De nombreux enfants font état de cauchemars. Les cauchemars sont-ils pathologiques ?
Au départ, un cauchemar n'est pas pathologique. Il est défini comme un rêve avec un affect fortement négatif, qui conduit généralement au réveil. Parmi les cinq thèmes les plus fréquents, on trouve les rêves dans lesquels on tombe, on est poursuivi, on est paralysé, des proches meurent ou on est en retard. De tels rêves sont pathologiques lorsque leur fréquence affecte l'humeur et la capacité de concentration et favorise la peur de s'endormir. La règle générale est d'avoir au moins un cauchemar par semaine. Chez les enfants, la caractéristique la plus visible est la peur de s'endormir ou de faire à nouveau un mauvais rêve.
Pourquoi les enfants font-ils plus de cauchemars ?
Si, au cours de leur développement, les enfants apprennent à gérer de manière constructive les peurs de la vie éveillée, les cauchemars - les peurs de la nuit - diminuent également. Cependant, chez les personnes qui font souvent des cauchemars, la fréquence reste relativement constante au cours de la vie, car la prédisposition joue ici un rôle.

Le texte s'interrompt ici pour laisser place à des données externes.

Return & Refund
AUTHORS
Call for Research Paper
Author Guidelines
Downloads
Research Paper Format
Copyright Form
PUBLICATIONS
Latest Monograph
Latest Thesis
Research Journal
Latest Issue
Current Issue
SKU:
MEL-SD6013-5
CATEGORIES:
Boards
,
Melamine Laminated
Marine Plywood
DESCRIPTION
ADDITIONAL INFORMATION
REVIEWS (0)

Quelles sont les causes les plus fréquentes des cauchemars ?
Nous partons de ce que l'on appelle le modèle de stress prédisposant : Celui-ci stipule qu'il existe un facteur génétique lié à la personnalité. Des chercheurs américains ont décrit les cauchemars comme des personnes aux «frontières minces» (thin boundaries). Ils sont souvent sensibles, imaginatifs et créatifs. Outre cette prédisposition, le stress joue un rôle important. C'est ce qui est apparu dans notre recherche auprès d'étudiants : Plus une personne est stressée, plus elle fait de cauchemars.

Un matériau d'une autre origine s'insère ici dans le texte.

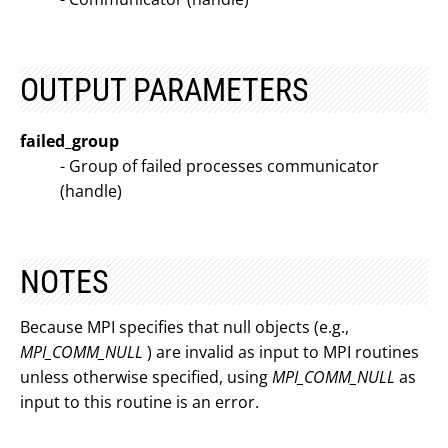
OUTPUT PARAMETERS
failed_group
- Group of failed processes communicator
(handle)
NOTES
Because MPI specifies that null objects (e.g.,
MPI_COMM_NULL
) are invalid as input to MPI routines
unless otherwise specified, using
MPI_COMM_NULL
as
input to this routine is an error.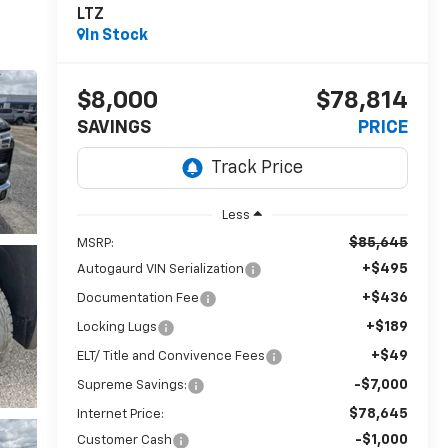
LTZ
In Stock
$8,000
$78,814
SAVINGS
PRICE
Less
$85,645
MSRP:
+$495
Autogaurd VIN Serialization
+$436
Documentation Fee
+$189
Locking Lugs
+$49
ELT/ Title and Convivence Fees
-$7,000
Supreme Savings:
$78,645
Internet Price:
-$1,000
Customer Cash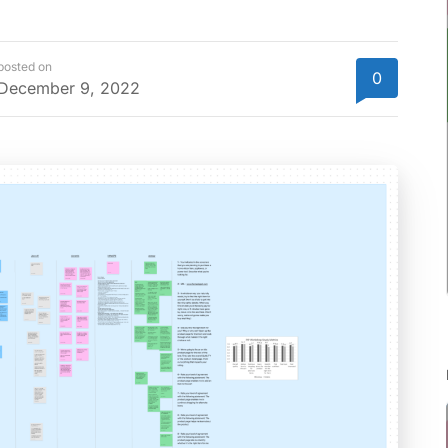
posted on
0
December 9, 2022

Que peuvent faire les parents si leur enfant a peur de s'endormir ?
Les parents peuvent s'entraîner avec leur enfant à gérer ses peurs de manière constructive. Dans un premier temps, l'enfant doit dessiner la scène de rêve la plus importante, de sorte que le cauchemar passe de la tête au papier. Dans un deuxième temps, il réfléchit : qu'est-ce qui pourrait m'aider à avoir moins peur ? Il ajoute l'élément correspondant - par exemple les parents ou un magicien - dans le dessin. L'enfant apprend ainsi : la peur n'est pas grave, je peux inventer l'aide dont j'ai besoin. Le dessin est revu ensemble cinq à dix minutes par jour pendant deux semaines - de préférence pendant la journée, lorsque l'enfant est en pleine possession de son imagination. La nuit, il est préférable de réconforter et de rassurer l'enfant pour qu'il puisse se rendormir.